* [LISTED ENTRIES]
"""

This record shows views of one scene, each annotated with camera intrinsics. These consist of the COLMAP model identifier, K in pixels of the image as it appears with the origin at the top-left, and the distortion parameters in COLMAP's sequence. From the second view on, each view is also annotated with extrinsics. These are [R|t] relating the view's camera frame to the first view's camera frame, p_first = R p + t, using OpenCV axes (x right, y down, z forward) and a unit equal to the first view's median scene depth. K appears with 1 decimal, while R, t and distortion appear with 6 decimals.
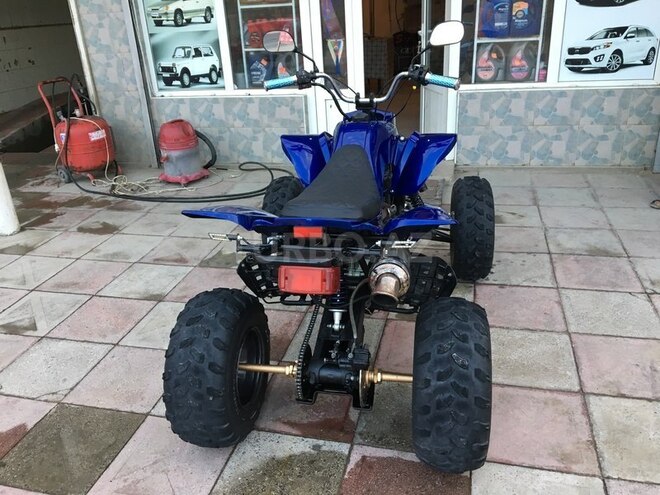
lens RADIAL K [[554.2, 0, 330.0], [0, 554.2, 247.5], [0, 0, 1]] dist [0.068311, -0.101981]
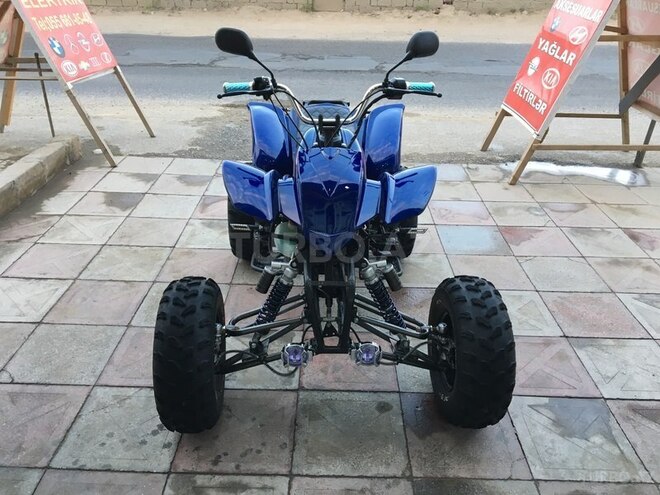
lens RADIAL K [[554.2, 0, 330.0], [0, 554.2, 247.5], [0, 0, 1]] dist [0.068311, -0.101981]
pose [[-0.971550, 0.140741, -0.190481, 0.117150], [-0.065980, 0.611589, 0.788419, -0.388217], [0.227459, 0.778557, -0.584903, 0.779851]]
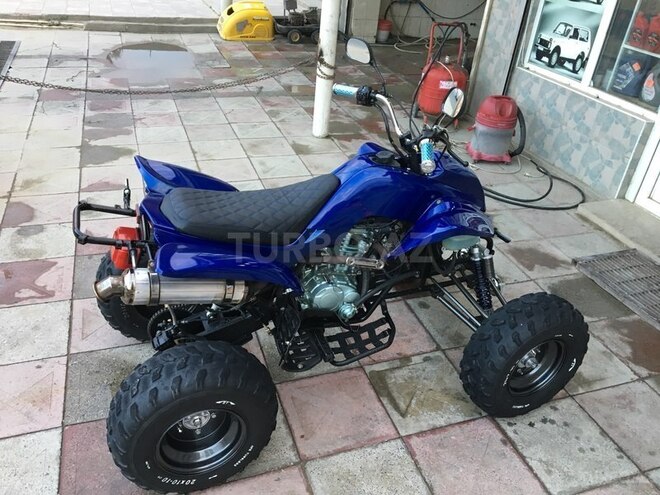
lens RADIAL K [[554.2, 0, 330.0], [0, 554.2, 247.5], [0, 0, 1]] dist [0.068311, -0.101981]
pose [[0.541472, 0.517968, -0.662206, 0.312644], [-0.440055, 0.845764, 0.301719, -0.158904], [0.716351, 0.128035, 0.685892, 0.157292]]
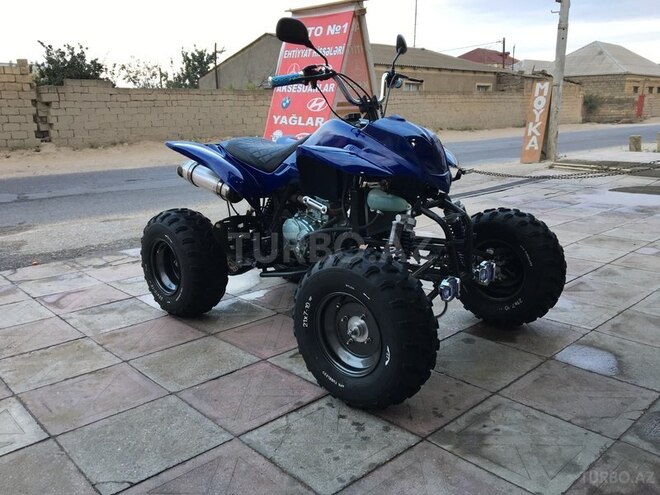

"""

* [WORK TO BE COMPLETED] Down to the final line, restate the material above word for word, but omit its pictures.

* [ANSWER TO THIS EXERCISE]
This record shows views of one scene, each annotated with camera intrinsics. These consist of the COLMAP model identifier, K in pixels of the image as it appears with the origin at the top-left, and the distortion parameters in COLMAP's sequence. From the second view on, each view is also annotated with extrinsics. These are [R|t] relating the view's camera frame to the first view's camera frame, p_first = R p + t, using OpenCV axes (x right, y down, z forward) and a unit equal to the first view's median scene depth. K appears with 1 decimal, while R, t and distortion appear with 6 decimals.
lens RADIAL K [[554.2, 0, 330.0], [0, 554.2, 247.5], [0, 0, 1]] dist [0.068311, -0.101981]
lens RADIAL K [[554.2, 0, 330.0], [0, 554.2, 247.5], [0, 0, 1]] dist [0.068311, -0.101981]
pose [[-0.971550, 0.140741, -0.190481, 0.117150], [-0.065980, 0.611589, 0.788419, -0.388217], [0.227459, 0.778557, -0.584903, 0.779851]]
lens RADIAL K [[554.2, 0, 330.0], [0, 554.2, 247.5], [0, 0, 1]] dist [0.068311, -0.101981]
pose [[0.541472, 0.517968, -0.662206, 0.312644], [-0.440055, 0.845764, 0.301719, -0.158904], [0.716351, 0.128035, 0.685892, 0.157292]]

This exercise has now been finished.